[Records from a data source]
>>>

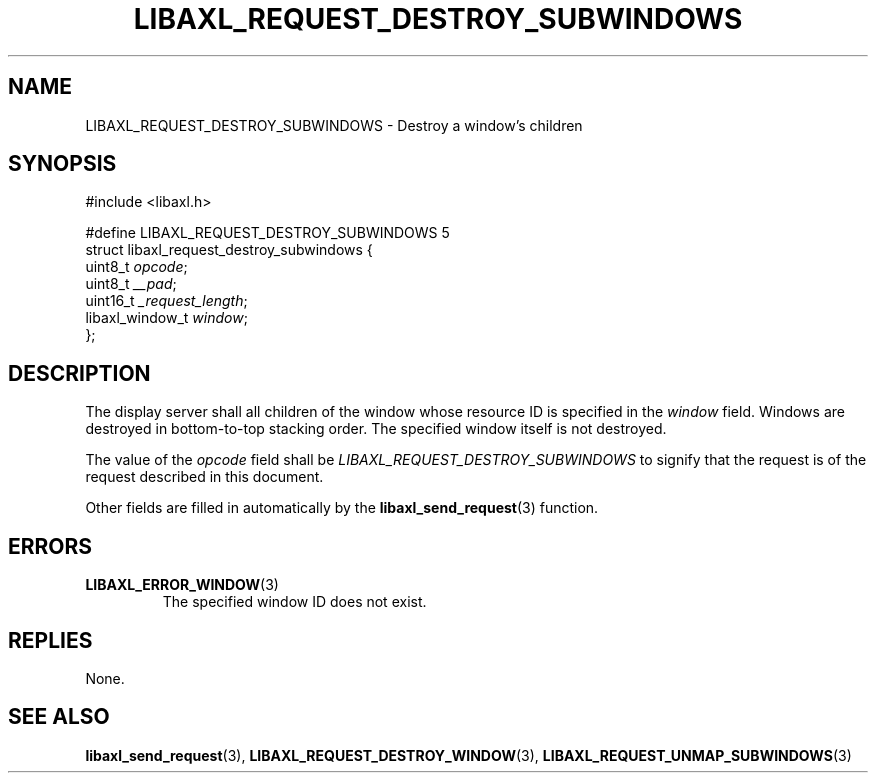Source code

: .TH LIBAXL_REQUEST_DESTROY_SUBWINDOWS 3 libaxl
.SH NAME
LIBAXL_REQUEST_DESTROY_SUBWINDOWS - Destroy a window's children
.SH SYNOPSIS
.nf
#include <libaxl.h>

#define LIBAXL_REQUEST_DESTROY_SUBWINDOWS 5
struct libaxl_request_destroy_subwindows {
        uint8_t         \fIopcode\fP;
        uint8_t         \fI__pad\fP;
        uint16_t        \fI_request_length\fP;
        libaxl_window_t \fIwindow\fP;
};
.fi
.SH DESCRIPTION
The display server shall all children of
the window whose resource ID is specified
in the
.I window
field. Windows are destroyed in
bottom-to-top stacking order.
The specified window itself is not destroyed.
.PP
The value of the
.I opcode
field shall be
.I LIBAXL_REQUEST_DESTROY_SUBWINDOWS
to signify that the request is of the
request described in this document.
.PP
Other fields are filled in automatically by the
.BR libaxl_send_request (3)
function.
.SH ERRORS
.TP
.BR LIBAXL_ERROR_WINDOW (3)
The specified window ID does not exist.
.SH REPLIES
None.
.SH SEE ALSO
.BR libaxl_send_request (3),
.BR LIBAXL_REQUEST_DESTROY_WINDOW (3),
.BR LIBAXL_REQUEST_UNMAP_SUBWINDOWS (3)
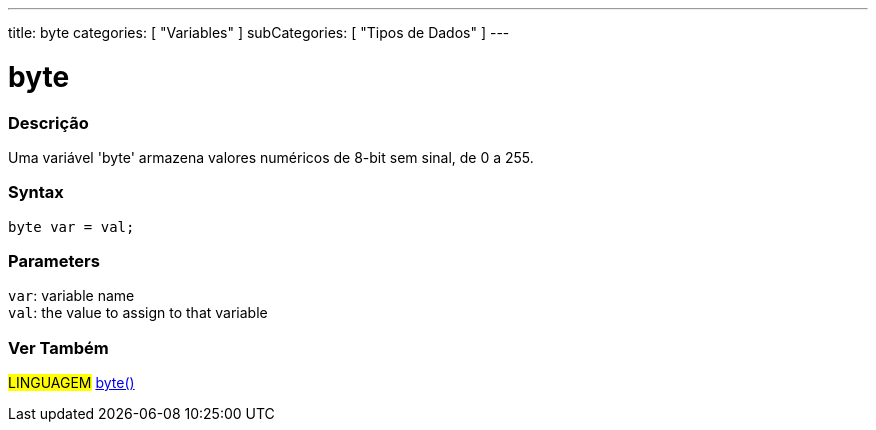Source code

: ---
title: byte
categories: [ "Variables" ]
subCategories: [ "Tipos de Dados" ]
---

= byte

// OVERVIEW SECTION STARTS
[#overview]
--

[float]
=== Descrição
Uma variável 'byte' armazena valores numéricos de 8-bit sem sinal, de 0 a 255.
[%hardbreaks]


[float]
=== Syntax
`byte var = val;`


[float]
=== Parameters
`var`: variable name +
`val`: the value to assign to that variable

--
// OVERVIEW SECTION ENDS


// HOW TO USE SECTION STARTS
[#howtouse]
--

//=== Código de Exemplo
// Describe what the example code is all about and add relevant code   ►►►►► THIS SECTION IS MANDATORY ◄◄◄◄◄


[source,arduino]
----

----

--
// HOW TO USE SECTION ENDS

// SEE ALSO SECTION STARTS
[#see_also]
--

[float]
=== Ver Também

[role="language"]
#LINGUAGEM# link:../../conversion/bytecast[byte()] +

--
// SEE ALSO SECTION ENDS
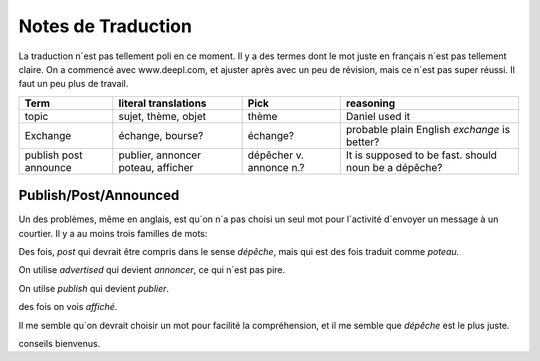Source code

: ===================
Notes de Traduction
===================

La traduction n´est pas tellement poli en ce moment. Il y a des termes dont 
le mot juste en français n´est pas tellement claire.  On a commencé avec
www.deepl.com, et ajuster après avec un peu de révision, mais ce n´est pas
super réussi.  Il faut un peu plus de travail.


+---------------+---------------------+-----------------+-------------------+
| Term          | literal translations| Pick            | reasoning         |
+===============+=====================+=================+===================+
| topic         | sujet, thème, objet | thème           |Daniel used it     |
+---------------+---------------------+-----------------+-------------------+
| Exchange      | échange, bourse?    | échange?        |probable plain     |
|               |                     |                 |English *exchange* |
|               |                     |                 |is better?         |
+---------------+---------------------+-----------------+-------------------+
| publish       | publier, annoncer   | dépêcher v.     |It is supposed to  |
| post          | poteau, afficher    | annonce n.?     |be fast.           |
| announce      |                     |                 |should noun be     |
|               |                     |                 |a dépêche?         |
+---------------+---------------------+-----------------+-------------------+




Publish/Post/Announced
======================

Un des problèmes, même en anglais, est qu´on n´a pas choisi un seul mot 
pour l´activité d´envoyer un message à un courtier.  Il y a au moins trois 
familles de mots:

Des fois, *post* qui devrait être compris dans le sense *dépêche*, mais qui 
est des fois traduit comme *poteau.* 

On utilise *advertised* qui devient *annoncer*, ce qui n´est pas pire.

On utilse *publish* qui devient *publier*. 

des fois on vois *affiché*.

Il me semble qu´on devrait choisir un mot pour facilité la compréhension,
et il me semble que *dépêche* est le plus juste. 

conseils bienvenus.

<<<
>>>

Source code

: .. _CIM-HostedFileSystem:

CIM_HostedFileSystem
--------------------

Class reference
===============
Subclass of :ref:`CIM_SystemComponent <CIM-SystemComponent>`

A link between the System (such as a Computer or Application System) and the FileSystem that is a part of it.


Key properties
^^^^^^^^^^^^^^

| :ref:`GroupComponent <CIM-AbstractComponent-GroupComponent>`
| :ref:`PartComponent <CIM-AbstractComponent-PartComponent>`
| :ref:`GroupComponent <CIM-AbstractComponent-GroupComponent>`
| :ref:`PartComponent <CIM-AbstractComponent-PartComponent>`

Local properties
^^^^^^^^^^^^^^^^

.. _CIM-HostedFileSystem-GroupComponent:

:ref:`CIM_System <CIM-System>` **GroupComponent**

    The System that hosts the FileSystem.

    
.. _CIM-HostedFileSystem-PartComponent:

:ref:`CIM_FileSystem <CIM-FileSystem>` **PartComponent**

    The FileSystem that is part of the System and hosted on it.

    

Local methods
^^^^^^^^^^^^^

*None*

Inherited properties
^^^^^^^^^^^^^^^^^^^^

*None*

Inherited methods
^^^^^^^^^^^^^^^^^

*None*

<<<
>>>

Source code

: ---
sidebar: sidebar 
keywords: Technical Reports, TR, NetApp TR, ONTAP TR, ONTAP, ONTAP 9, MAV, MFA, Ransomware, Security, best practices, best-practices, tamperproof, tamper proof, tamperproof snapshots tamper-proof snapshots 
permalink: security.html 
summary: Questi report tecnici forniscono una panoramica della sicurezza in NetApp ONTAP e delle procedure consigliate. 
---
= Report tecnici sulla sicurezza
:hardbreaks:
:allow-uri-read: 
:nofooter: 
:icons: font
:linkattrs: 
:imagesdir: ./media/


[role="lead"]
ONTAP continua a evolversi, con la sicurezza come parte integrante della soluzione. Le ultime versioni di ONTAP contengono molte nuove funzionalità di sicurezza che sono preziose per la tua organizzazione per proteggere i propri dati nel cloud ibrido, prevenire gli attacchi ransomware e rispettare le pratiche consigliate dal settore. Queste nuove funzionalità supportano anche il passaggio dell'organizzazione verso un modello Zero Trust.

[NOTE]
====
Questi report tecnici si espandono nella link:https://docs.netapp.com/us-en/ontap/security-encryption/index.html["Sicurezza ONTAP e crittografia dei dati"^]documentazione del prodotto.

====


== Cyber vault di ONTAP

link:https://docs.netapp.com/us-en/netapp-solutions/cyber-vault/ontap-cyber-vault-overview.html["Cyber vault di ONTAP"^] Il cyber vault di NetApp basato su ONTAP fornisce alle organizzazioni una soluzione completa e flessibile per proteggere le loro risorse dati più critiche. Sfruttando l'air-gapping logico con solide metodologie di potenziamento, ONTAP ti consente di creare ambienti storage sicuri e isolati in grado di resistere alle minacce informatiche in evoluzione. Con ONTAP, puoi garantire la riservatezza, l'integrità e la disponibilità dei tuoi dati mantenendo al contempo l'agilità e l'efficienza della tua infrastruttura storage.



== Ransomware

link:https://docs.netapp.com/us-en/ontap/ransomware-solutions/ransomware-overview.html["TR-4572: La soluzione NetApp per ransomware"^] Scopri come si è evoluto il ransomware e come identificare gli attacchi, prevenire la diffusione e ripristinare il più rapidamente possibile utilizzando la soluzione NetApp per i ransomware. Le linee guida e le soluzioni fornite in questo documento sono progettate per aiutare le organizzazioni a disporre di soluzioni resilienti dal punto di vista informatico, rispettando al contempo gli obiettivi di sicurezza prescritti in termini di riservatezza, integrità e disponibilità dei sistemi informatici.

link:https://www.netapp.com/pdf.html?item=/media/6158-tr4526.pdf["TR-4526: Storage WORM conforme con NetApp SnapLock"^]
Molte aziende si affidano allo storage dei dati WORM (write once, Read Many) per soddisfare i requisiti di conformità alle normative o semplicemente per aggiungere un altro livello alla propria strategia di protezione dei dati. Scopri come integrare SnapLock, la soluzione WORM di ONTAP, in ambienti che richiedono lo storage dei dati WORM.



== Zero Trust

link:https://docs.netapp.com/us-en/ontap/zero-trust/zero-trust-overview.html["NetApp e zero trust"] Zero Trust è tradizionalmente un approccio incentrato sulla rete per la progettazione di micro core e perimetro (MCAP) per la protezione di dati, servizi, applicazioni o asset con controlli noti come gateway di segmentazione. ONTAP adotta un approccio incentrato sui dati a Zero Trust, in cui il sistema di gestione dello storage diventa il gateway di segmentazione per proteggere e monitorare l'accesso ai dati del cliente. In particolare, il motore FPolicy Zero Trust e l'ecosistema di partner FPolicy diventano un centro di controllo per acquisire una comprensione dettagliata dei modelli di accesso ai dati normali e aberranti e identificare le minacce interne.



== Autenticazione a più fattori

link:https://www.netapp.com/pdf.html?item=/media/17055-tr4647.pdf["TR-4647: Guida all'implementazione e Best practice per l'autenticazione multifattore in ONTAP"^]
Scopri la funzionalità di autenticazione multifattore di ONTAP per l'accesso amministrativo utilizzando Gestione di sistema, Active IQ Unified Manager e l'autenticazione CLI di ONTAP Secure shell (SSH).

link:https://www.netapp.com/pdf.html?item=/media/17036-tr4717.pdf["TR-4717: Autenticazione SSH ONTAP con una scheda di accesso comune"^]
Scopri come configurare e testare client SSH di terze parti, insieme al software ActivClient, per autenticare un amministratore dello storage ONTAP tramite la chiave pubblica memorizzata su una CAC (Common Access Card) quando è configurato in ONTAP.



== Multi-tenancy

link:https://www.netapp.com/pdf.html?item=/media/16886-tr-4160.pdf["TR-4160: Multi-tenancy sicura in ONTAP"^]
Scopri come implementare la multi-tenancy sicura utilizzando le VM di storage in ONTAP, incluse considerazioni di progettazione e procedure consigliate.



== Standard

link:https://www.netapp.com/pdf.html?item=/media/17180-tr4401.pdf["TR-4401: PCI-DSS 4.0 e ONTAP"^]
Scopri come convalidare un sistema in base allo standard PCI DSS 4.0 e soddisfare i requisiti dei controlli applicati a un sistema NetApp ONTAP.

<<<

PROBLEM DETAILS → Going back to the entries above, set down exactly the lines that begin at the one with "pour l´activité d´envoyer" and end at the one with "conseils bienvenus.", both included, and nothing else.

RESPONSE TO THIS TASK →
pour l´activité d´envoyer un message à un courtier.  Il y a au moins trois 
familles de mots:

Des fois, *post* qui devrait être compris dans le sense *dépêche*, mais qui 
est des fois traduit comme *poteau.* 

On utilise *advertised* qui devient *annoncer*, ce qui n´est pas pire.

On utilse *publish* qui devient *publier*. 

des fois on vois *affiché*.

Il me semble qu´on devrait choisir un mot pour facilité la compréhension,
et il me semble que *dépêche* est le plus juste. 

conseils bienvenus.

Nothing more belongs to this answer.